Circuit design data
..........
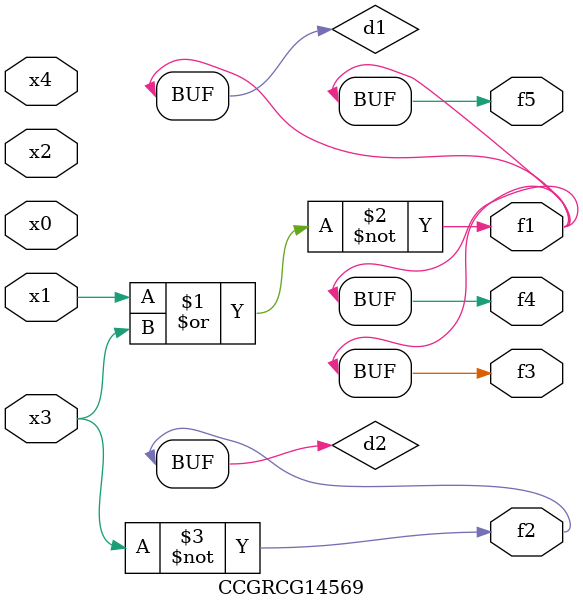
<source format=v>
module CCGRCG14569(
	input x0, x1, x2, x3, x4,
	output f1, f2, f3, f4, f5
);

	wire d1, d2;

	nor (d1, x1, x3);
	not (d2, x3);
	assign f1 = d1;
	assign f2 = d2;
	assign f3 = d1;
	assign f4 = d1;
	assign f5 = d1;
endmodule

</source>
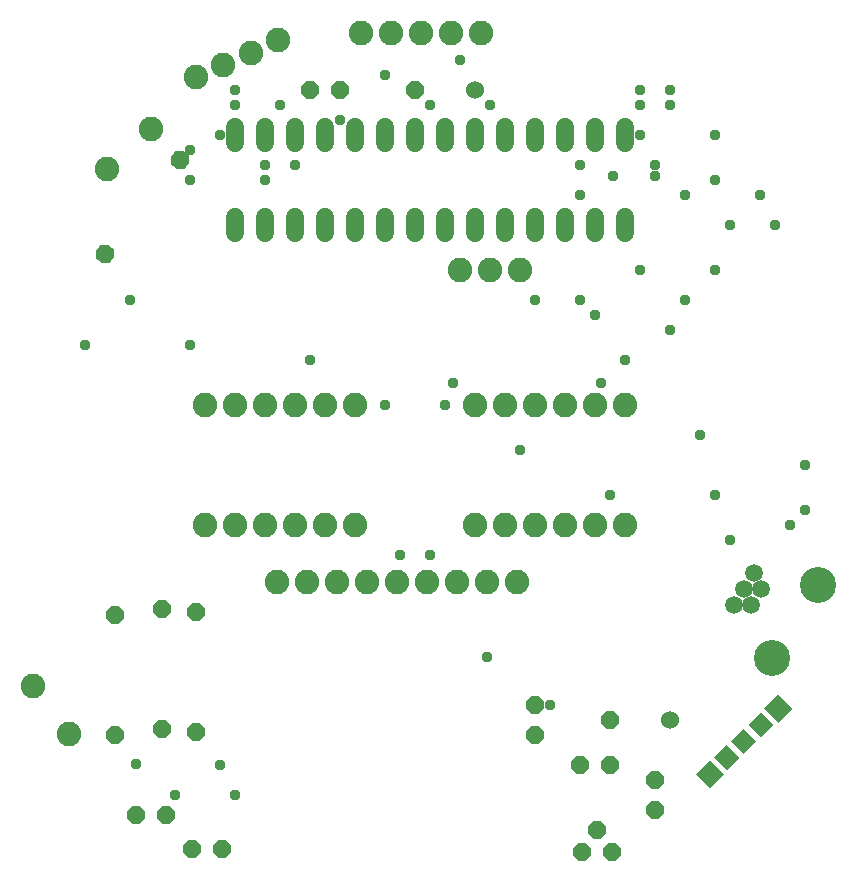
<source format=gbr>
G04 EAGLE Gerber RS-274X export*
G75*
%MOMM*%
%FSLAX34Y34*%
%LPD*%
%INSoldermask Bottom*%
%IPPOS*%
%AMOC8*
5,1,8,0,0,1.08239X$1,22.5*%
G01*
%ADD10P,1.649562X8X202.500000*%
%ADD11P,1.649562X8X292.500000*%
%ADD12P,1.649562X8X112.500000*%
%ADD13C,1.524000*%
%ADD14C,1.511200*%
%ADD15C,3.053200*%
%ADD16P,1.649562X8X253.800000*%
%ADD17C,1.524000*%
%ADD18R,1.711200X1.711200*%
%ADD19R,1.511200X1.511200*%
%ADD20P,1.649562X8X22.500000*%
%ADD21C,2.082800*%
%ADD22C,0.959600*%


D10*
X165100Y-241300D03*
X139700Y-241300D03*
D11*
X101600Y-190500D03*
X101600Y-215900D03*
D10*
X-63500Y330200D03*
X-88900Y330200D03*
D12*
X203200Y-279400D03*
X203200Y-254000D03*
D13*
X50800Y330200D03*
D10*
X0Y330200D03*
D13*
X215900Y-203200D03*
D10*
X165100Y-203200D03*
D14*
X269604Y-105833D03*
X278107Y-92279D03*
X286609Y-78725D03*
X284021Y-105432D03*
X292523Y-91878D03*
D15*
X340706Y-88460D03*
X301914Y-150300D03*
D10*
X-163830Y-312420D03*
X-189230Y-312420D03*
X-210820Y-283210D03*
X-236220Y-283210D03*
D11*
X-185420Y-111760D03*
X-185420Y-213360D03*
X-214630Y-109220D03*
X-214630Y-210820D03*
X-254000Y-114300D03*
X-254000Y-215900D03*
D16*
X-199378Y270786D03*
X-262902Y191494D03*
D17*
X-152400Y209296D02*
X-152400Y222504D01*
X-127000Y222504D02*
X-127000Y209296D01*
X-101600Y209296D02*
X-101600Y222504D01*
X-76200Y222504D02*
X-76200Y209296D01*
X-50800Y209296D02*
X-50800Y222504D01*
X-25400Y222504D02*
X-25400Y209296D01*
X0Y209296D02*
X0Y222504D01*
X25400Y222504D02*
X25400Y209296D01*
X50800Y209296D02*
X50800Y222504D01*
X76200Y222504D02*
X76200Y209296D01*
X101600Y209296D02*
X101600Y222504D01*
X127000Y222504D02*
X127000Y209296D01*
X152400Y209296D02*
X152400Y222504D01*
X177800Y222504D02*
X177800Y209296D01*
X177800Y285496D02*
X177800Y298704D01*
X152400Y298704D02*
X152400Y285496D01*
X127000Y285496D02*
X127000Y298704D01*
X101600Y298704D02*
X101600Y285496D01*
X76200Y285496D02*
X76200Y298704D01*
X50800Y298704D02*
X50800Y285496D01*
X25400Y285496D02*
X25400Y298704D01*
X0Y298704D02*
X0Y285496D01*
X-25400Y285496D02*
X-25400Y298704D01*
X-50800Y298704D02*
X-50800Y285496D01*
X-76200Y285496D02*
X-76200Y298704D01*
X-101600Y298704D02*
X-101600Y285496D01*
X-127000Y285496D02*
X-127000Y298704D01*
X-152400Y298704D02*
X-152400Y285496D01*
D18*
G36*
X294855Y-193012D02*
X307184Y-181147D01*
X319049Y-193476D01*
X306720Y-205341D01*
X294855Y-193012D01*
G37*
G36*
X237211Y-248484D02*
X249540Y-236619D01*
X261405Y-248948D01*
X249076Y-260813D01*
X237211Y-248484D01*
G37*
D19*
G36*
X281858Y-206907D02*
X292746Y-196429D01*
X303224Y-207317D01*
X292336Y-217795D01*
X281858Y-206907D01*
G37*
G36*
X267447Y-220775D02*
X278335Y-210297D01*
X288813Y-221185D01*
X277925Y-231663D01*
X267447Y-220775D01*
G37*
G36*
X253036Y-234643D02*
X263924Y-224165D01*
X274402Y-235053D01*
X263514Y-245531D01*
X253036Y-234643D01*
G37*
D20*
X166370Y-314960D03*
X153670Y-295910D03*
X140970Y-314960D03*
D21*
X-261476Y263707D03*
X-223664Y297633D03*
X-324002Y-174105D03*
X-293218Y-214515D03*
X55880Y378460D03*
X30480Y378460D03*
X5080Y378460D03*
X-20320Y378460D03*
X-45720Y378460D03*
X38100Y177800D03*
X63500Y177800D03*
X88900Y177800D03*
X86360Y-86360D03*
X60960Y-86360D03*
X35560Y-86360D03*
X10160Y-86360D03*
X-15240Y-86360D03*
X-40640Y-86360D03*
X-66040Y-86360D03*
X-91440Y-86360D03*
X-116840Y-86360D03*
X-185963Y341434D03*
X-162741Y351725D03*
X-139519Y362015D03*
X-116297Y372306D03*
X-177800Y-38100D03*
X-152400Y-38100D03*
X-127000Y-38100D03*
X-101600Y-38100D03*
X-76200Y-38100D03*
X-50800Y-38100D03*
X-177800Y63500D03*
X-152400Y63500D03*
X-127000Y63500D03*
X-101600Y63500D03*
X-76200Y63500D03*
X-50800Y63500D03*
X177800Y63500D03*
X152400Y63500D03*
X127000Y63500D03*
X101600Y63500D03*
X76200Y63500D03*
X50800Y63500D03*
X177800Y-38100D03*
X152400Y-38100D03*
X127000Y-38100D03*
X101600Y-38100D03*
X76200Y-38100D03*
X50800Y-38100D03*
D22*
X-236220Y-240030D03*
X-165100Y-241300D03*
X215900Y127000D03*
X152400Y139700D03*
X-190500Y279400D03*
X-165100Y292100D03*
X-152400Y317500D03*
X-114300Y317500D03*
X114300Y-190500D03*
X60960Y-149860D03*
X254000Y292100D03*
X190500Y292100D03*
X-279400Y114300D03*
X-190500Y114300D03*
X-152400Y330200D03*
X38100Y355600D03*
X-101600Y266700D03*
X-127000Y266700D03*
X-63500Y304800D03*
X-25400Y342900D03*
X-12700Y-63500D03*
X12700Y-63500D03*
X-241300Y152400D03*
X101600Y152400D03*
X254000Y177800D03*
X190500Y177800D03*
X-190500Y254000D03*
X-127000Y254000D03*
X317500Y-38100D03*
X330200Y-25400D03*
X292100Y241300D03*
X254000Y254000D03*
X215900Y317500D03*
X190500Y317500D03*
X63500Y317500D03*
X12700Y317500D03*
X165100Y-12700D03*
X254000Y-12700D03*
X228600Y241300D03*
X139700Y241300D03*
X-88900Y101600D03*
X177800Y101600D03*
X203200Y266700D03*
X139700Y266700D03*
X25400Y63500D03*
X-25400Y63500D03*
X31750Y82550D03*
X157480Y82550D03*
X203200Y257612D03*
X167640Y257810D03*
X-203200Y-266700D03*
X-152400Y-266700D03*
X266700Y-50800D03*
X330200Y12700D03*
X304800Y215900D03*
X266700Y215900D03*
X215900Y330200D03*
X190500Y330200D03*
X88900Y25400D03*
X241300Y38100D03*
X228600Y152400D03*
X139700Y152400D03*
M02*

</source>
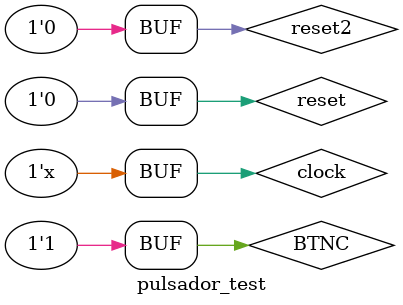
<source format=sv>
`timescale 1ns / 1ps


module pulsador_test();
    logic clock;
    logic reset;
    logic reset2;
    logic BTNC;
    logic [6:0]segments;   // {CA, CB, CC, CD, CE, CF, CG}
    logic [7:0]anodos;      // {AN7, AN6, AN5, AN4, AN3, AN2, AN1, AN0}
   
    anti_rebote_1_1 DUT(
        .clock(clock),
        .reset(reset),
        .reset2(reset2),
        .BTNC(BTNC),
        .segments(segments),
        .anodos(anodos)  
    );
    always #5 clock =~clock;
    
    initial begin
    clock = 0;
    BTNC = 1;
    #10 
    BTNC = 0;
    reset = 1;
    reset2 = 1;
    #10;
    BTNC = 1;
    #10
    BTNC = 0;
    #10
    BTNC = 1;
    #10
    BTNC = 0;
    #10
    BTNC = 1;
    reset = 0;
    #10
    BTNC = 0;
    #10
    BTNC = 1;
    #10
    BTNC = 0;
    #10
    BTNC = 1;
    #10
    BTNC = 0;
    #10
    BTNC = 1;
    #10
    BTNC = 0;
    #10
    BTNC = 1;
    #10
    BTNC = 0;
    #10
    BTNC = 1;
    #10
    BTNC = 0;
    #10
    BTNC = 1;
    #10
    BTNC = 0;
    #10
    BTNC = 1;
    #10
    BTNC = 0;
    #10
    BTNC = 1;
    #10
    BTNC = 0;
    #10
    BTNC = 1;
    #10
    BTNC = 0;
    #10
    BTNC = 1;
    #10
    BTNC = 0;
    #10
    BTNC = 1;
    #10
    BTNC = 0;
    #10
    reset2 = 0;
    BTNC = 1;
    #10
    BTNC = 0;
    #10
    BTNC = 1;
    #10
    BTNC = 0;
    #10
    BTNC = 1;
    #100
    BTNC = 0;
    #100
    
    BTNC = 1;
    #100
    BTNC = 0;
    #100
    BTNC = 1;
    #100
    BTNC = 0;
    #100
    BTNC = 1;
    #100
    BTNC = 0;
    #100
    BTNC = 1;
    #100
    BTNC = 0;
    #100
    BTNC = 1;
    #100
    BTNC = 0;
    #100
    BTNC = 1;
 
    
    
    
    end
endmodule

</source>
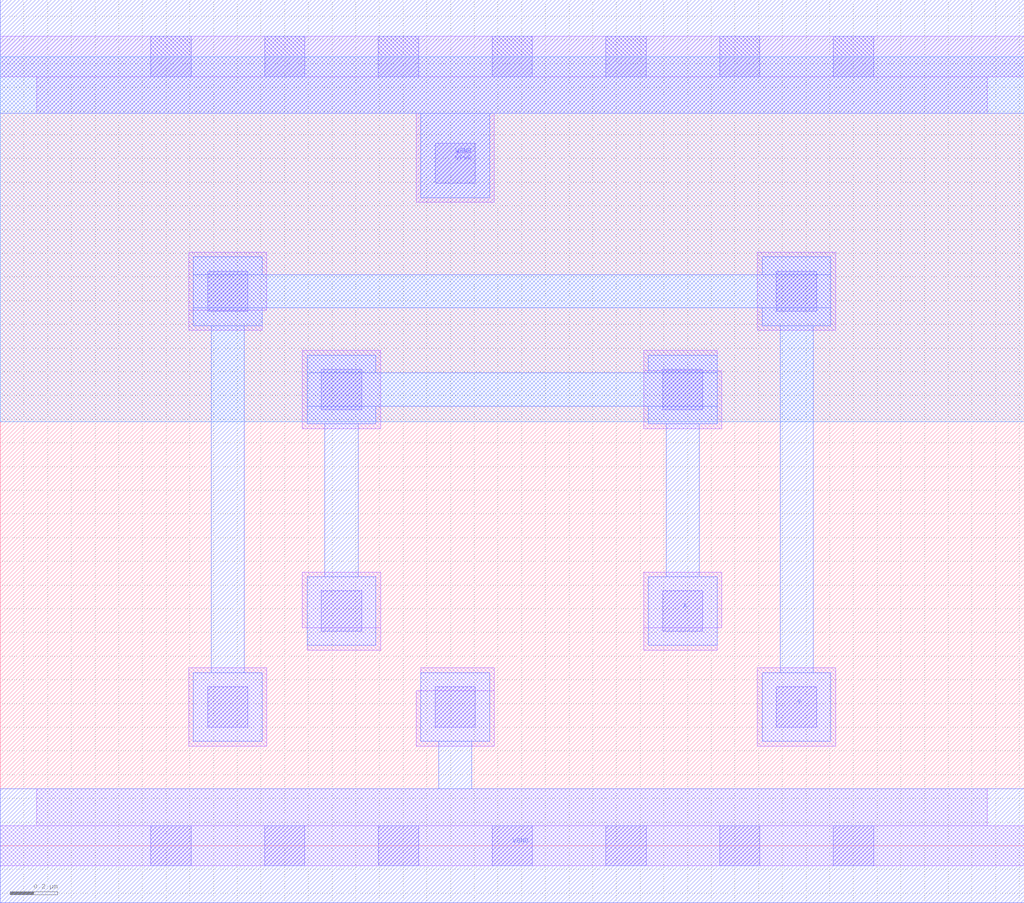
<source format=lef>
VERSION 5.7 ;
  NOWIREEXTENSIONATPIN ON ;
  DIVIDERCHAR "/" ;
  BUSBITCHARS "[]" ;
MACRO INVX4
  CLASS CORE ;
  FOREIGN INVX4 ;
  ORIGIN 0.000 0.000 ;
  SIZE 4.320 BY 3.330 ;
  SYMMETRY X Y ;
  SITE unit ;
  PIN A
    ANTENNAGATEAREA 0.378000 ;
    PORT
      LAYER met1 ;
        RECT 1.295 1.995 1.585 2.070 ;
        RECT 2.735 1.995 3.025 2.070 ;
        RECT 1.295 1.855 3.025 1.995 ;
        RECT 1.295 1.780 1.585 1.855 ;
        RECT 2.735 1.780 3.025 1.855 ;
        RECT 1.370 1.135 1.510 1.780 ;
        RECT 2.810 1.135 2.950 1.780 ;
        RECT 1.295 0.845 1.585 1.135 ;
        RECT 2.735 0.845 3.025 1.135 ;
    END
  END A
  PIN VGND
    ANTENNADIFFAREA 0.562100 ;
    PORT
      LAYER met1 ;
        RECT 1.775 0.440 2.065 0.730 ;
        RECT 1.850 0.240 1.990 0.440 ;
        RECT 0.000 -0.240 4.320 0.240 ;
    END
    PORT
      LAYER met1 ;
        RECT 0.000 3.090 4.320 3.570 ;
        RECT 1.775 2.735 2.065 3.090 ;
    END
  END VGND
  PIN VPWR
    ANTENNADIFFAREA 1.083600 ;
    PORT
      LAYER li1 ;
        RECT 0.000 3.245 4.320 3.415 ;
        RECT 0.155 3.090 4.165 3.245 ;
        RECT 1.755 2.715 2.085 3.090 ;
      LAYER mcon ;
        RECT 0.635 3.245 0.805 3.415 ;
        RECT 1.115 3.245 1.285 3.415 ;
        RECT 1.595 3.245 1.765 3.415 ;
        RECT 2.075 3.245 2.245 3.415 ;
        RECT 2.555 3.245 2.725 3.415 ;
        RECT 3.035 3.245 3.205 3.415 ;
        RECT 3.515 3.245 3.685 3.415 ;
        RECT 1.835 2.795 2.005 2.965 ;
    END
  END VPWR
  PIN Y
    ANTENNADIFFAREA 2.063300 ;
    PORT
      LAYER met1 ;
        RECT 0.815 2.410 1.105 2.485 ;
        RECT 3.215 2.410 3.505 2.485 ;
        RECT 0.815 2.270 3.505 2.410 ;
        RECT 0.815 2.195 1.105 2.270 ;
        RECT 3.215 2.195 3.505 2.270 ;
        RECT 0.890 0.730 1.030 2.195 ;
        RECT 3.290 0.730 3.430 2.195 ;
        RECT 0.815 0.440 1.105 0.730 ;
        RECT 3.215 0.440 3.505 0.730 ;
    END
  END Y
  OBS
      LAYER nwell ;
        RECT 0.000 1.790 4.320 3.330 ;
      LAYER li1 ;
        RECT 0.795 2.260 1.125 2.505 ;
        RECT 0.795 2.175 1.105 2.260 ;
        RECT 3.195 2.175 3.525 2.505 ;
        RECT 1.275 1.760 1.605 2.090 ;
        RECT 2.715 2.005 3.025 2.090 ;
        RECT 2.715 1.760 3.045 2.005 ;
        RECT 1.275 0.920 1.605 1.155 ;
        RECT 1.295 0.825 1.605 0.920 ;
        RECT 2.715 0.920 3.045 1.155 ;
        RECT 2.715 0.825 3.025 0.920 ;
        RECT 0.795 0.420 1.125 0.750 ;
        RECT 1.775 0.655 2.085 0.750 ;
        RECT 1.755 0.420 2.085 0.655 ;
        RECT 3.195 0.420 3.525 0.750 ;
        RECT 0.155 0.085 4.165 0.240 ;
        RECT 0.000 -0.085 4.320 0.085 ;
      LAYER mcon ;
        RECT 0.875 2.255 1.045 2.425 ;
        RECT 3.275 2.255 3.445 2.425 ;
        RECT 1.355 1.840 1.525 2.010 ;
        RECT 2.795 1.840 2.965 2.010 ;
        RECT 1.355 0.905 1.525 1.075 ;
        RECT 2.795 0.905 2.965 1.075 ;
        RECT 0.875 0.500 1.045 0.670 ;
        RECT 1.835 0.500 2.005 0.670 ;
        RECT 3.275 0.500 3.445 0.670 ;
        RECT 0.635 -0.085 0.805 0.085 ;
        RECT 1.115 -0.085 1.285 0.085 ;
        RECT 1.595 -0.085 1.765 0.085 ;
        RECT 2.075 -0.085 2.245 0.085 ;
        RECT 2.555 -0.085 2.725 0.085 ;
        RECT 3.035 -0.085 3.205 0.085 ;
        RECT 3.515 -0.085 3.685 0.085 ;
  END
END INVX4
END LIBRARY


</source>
..........
> **Assigned task**: Wherever the word "ANTENNADIFFAREA" occurs in the data, copy that whole line.

> **Output**:
    ANTENNADIFFAREA 0.562100 ;
    ANTENNADIFFAREA 1.083600 ;
    ANTENNADIFFAREA 2.063300 ;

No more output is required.